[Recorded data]
——
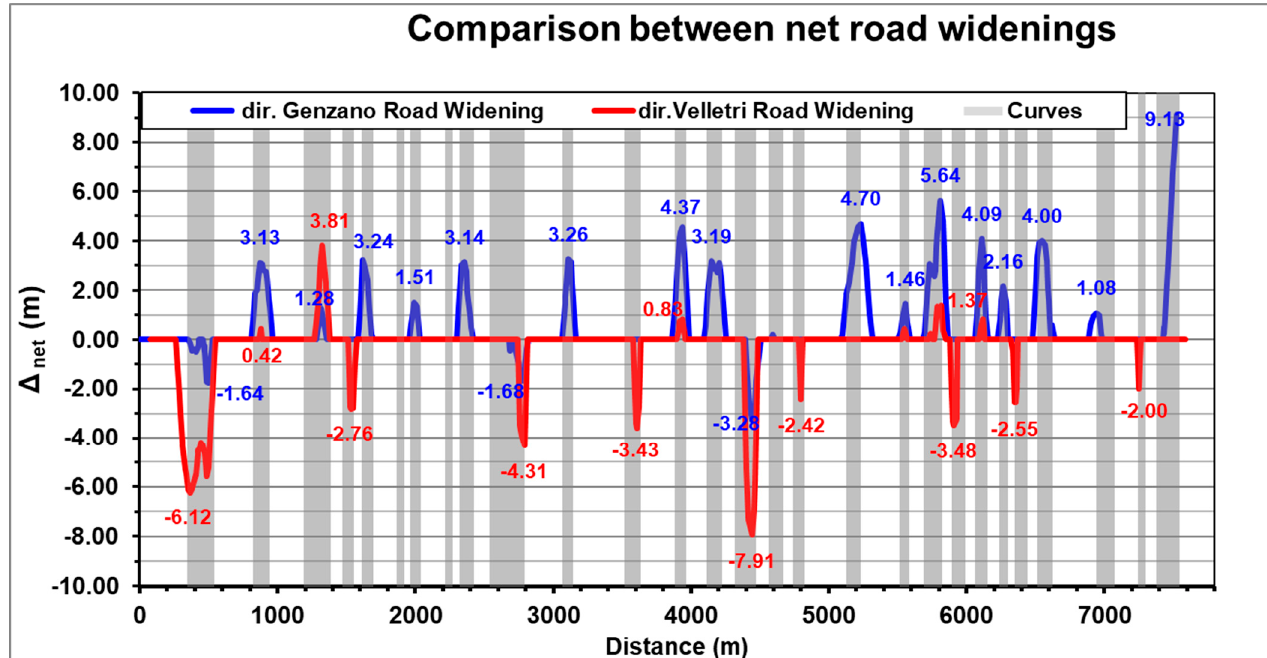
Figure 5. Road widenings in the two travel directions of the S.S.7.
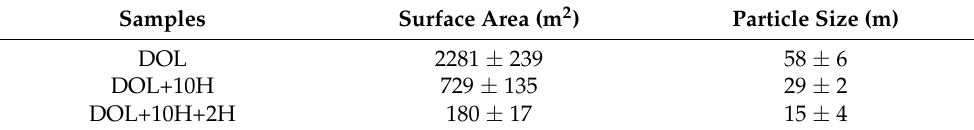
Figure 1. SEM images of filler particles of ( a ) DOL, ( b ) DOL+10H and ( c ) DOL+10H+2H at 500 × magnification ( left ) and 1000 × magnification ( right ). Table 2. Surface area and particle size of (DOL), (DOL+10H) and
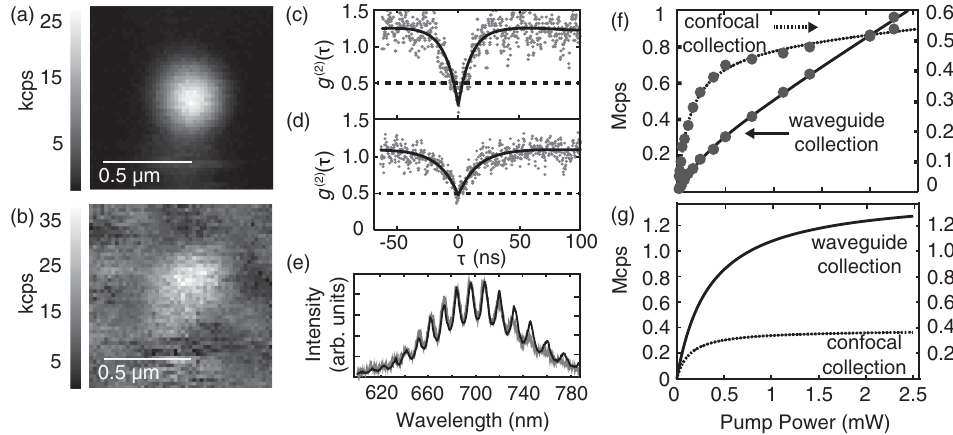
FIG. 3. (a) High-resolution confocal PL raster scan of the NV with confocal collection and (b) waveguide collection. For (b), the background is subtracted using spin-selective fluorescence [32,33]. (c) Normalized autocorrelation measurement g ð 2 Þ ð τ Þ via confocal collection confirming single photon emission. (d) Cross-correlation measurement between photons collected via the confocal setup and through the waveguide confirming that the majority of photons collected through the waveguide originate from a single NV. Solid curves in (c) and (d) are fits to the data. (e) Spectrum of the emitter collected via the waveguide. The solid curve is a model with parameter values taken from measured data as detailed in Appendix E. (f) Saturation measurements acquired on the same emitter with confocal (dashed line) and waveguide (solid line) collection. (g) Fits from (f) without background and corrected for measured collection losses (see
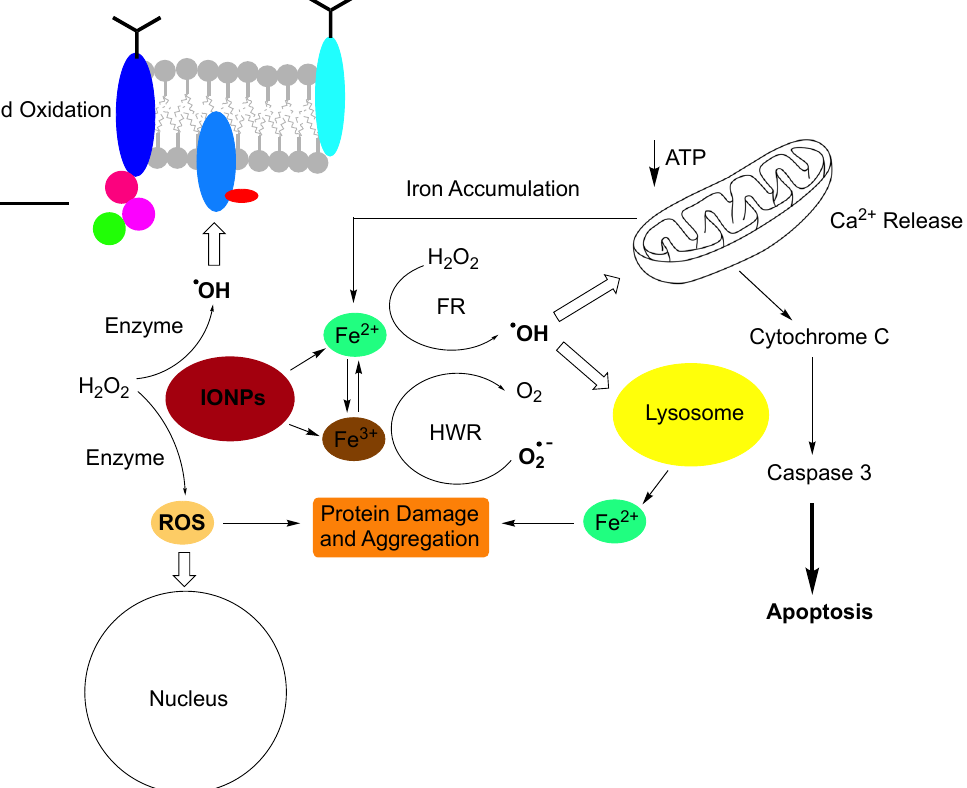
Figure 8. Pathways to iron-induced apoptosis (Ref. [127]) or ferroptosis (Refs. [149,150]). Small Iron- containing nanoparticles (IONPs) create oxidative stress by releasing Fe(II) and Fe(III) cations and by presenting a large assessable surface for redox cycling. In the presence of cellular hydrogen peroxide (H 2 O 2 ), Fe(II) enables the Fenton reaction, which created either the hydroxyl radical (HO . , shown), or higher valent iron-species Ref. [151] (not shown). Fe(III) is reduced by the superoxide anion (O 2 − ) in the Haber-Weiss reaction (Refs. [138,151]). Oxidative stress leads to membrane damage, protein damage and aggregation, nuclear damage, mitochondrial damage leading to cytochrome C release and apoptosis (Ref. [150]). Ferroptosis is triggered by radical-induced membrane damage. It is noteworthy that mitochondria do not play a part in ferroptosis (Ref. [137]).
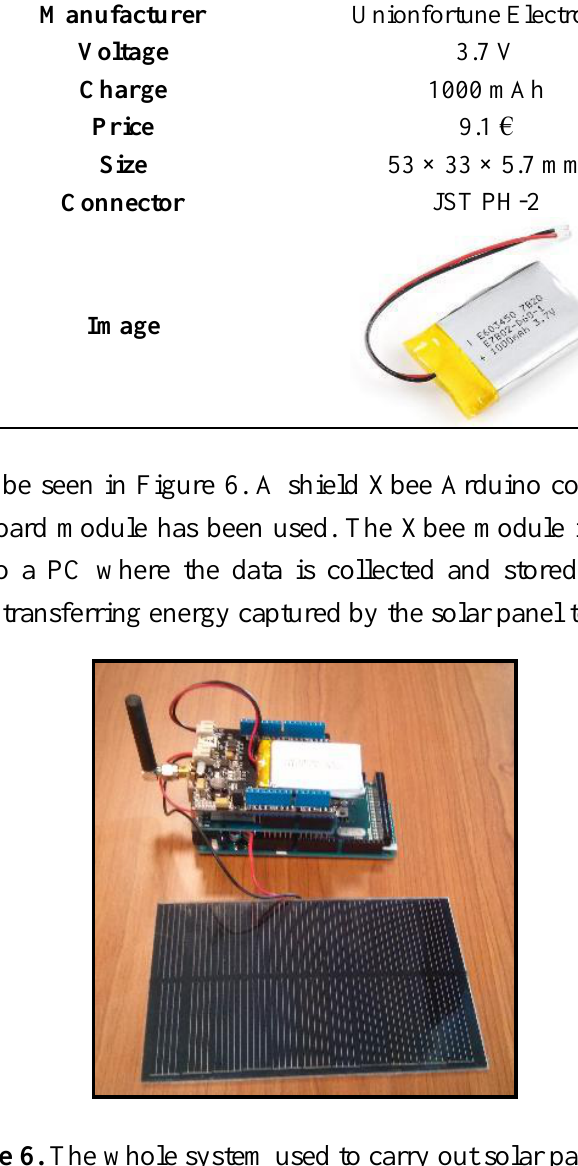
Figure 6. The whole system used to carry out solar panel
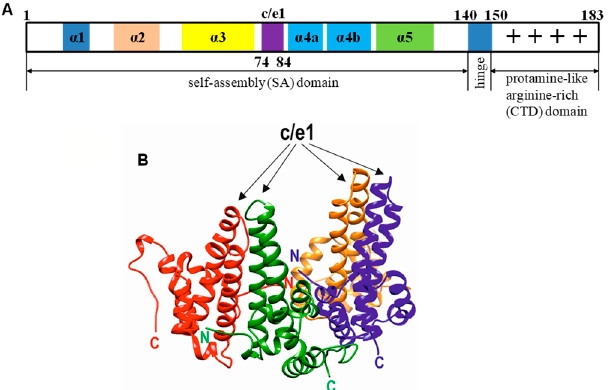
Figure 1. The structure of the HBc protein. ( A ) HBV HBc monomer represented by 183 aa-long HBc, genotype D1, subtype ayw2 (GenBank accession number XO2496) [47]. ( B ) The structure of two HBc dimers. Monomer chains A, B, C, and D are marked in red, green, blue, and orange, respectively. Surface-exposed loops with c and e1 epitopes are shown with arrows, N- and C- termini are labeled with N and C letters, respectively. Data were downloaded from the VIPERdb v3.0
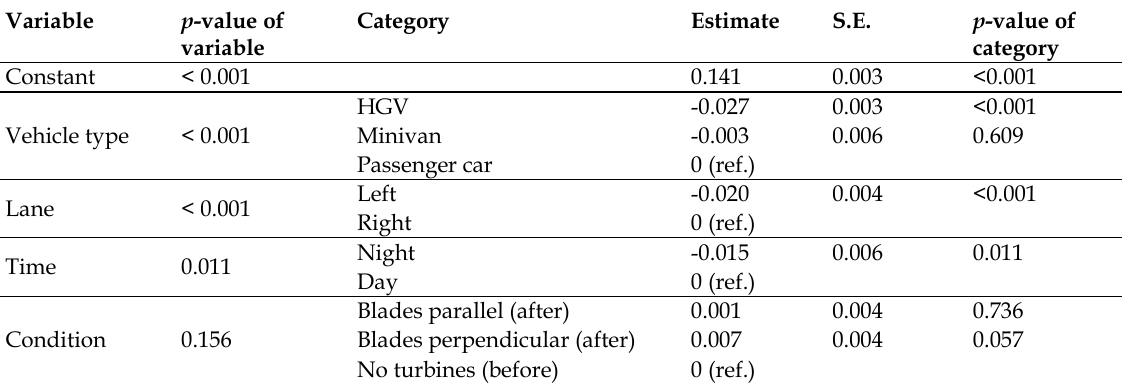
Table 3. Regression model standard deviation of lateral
——
Aim of the task.
Would you filter the entries above and keep each line that has the word "model"?

Result of the task.
FIG. 3. (a) High-resolution confocal PL raster scan of the NV with confocal collection and (b) waveguide collection. For (b), the background is subtracted using spin-selective fluorescence [32,33]. (c) Normalized autocorrelation measurement g ð 2 Þ ð τ Þ via confocal collection confirming single photon emission. (d) Cross-correlation measurement between photons collected via the confocal setup and through the waveguide confirming that the majority of photons collected through the waveguide originate from a single NV. Solid curves in (c) and (d) are fits to the data. (e) Spectrum of the emitter collected via the waveguide. The solid curve is a model with parameter values taken from measured data as detailed in Appendix E. (f) Saturation measurements acquired on the same emitter with confocal (dashed line) and waveguide (solid line) collection. (g) Fits from (f) without background and corrected for measured collection losses (see
Table 3. Regression model standard deviation of lateral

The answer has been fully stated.